▶ Exercise description
Transcribe the listing below word for word but skip its images.

▶ Material to process
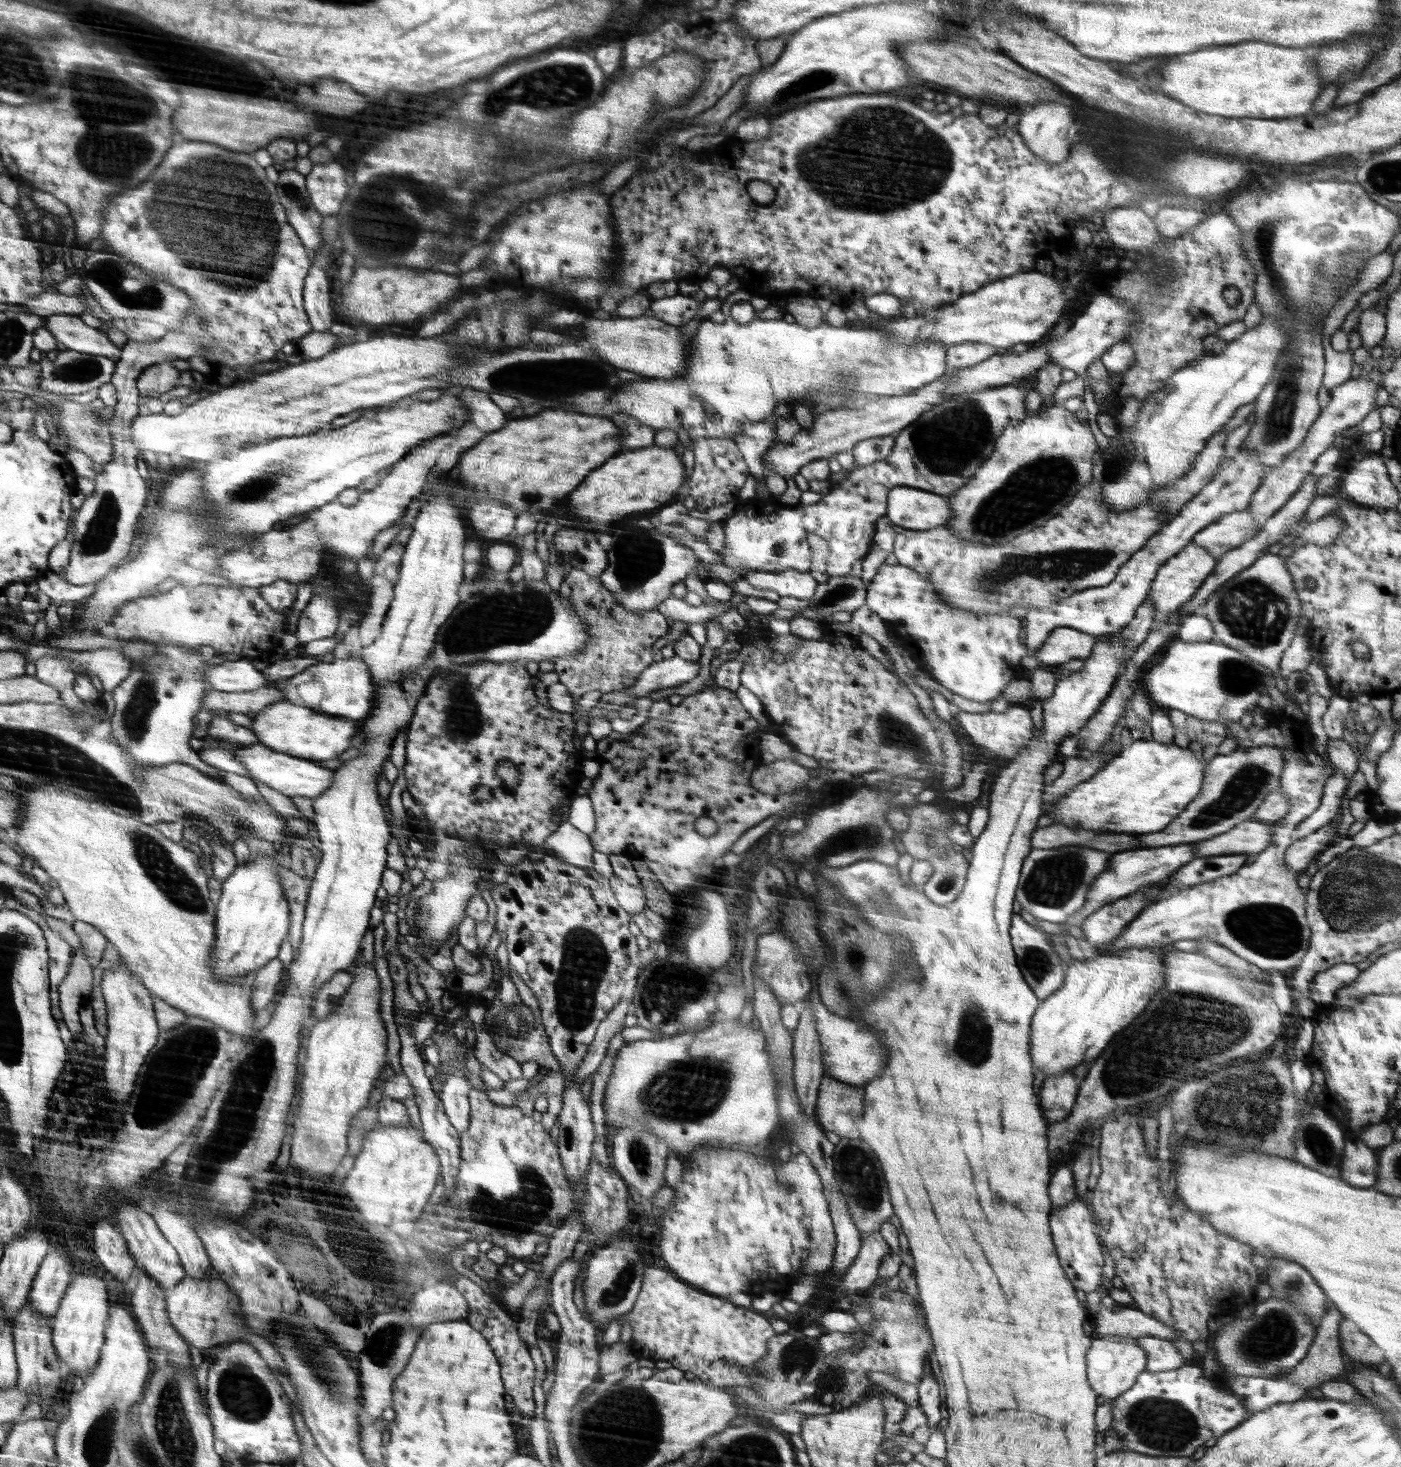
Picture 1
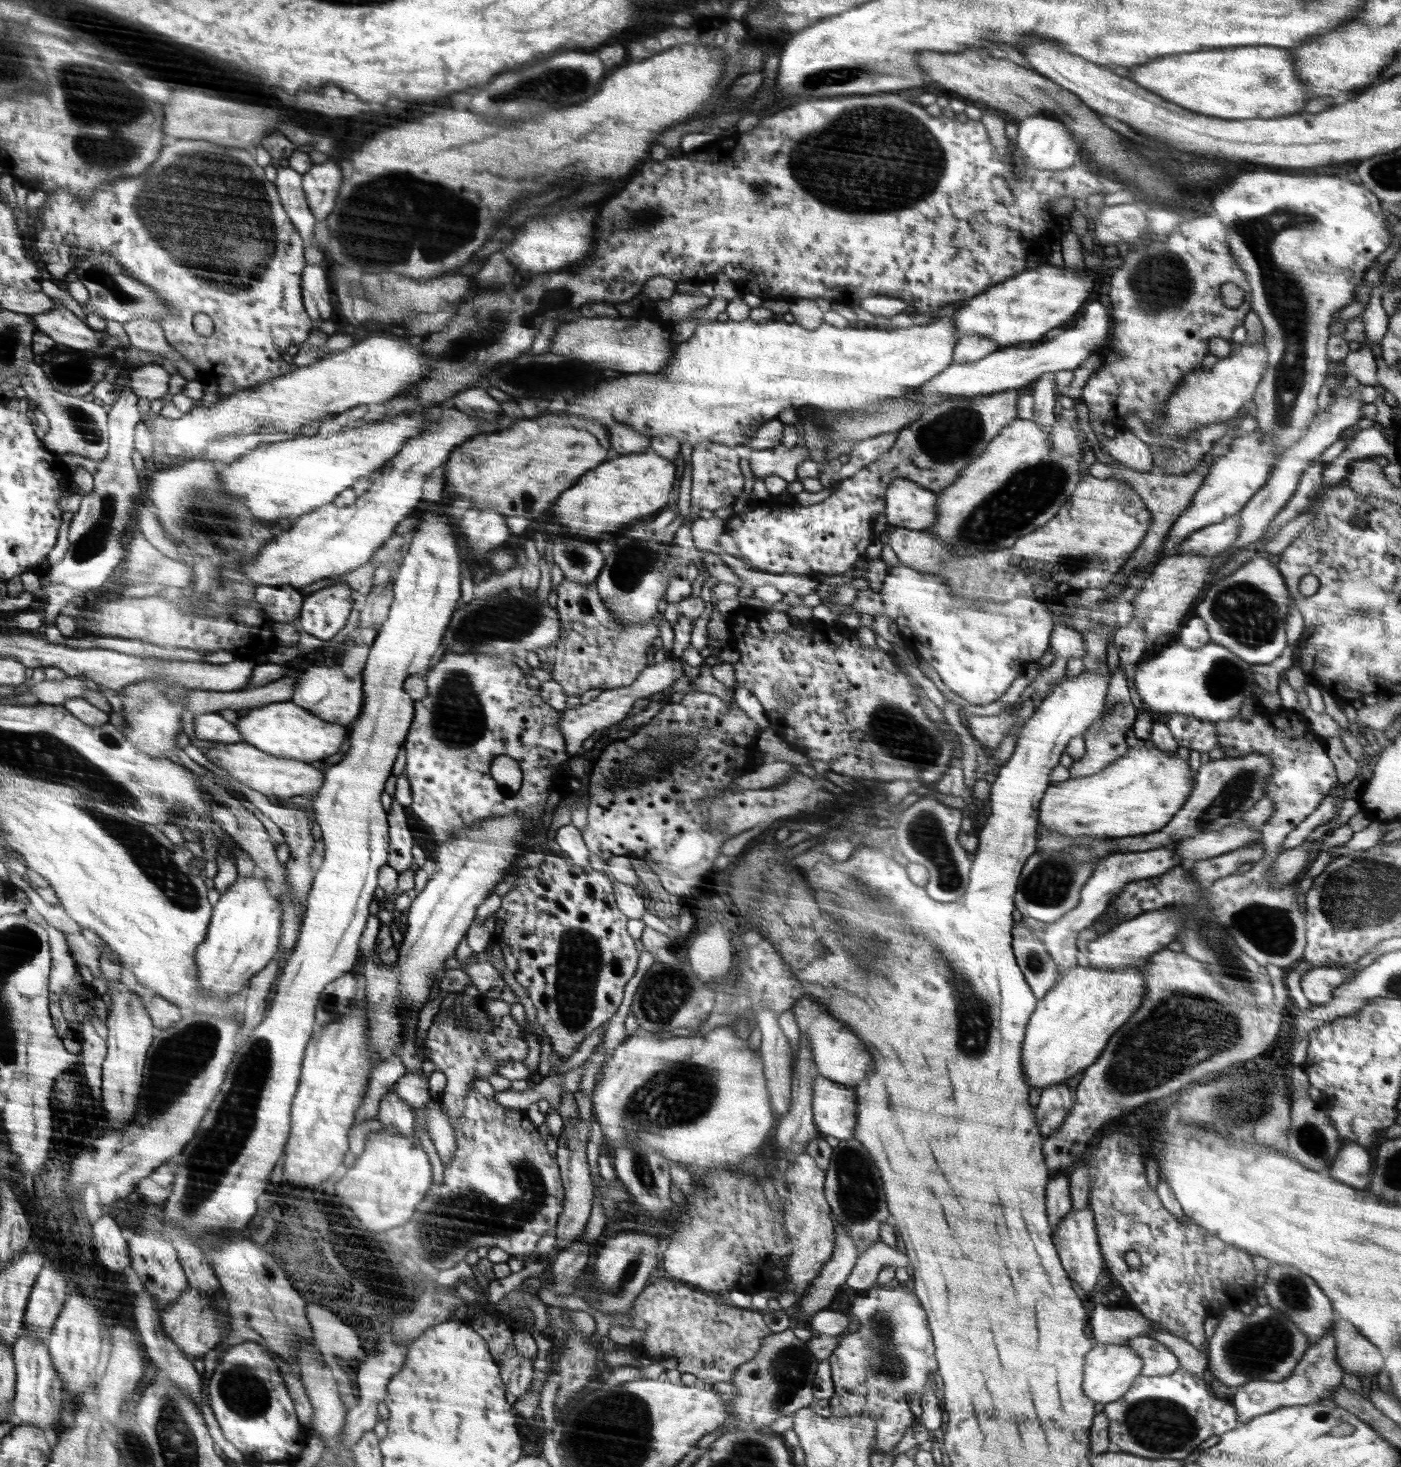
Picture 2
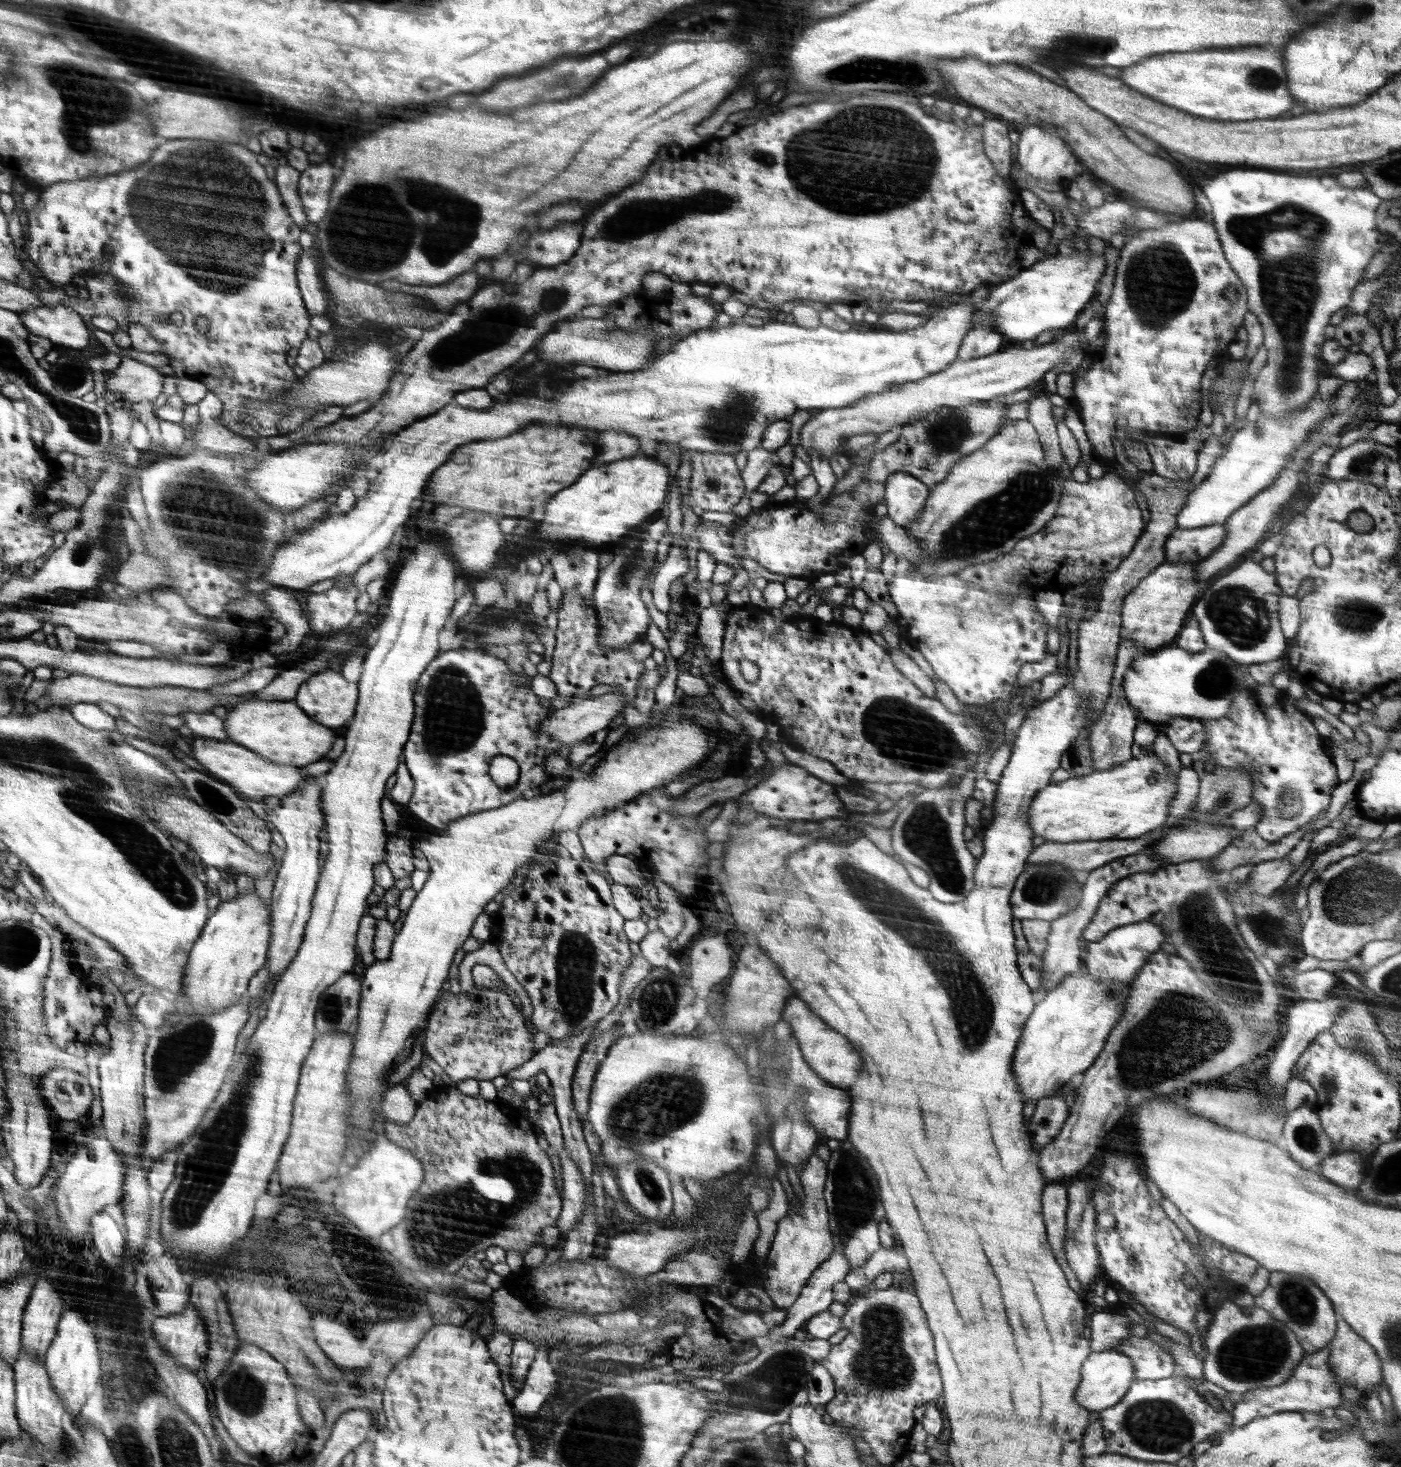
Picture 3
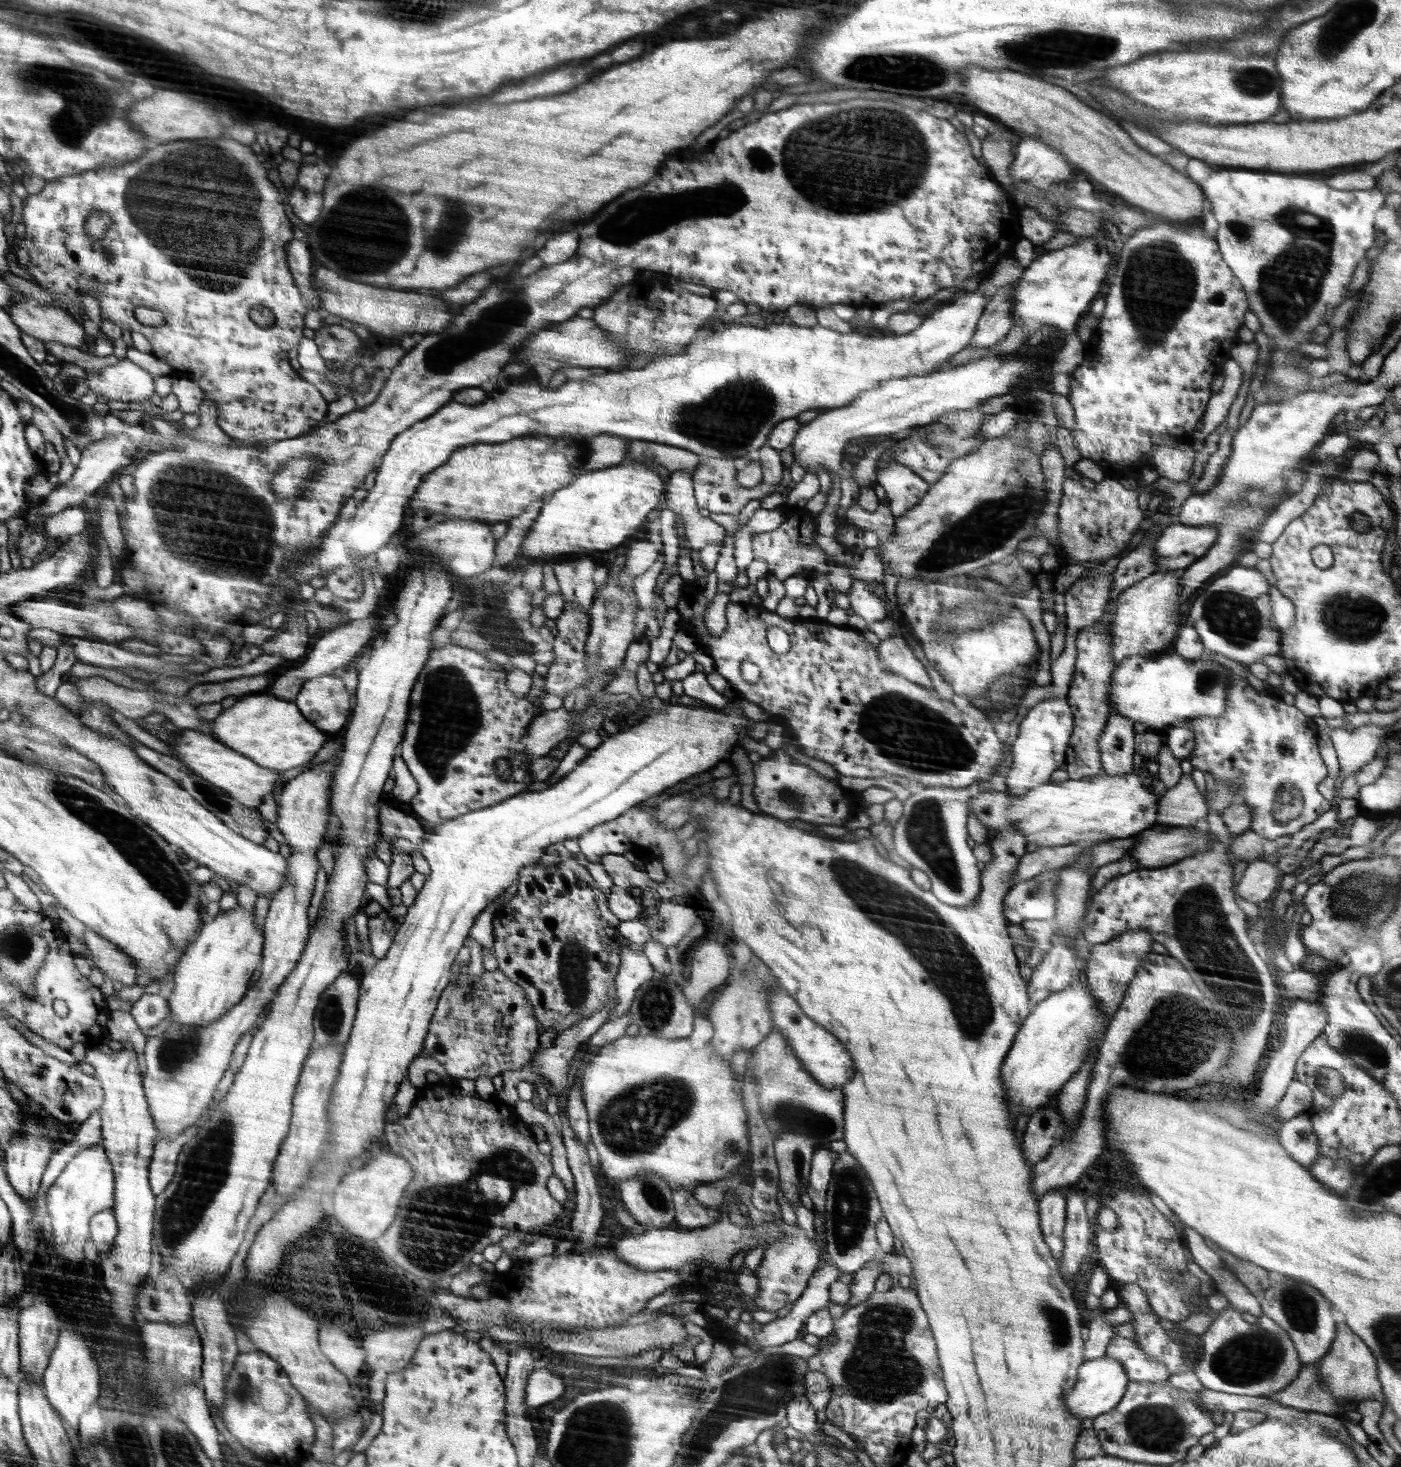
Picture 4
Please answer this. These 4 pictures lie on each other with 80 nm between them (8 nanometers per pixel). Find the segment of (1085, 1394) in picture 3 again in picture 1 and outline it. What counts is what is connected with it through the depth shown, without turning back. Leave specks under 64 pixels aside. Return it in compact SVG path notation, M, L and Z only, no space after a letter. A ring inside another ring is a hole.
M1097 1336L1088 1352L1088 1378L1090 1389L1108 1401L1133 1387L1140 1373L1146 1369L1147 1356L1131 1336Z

▶ Solution to the problem
Picture 1
Picture 2
Picture 3
Picture 4
Please answer this. These 4 pictures lie on each other with 80 nm between them (8 nanometers per pixel). Find the segment of (1085, 1394) in picture 3 again in picture 1 and outline it. What counts is what is connected with it through the depth shown, without turning back. Leave specks under 64 pixels aside. Return it in compact SVG path notation, M, L and Z only, no space after a letter. A ring inside another ring is a hole.
M1097 1336L1088 1352L1088 1378L1090 1389L1108 1401L1133 1387L1140 1373L1146 1369L1147 1356L1131 1336Z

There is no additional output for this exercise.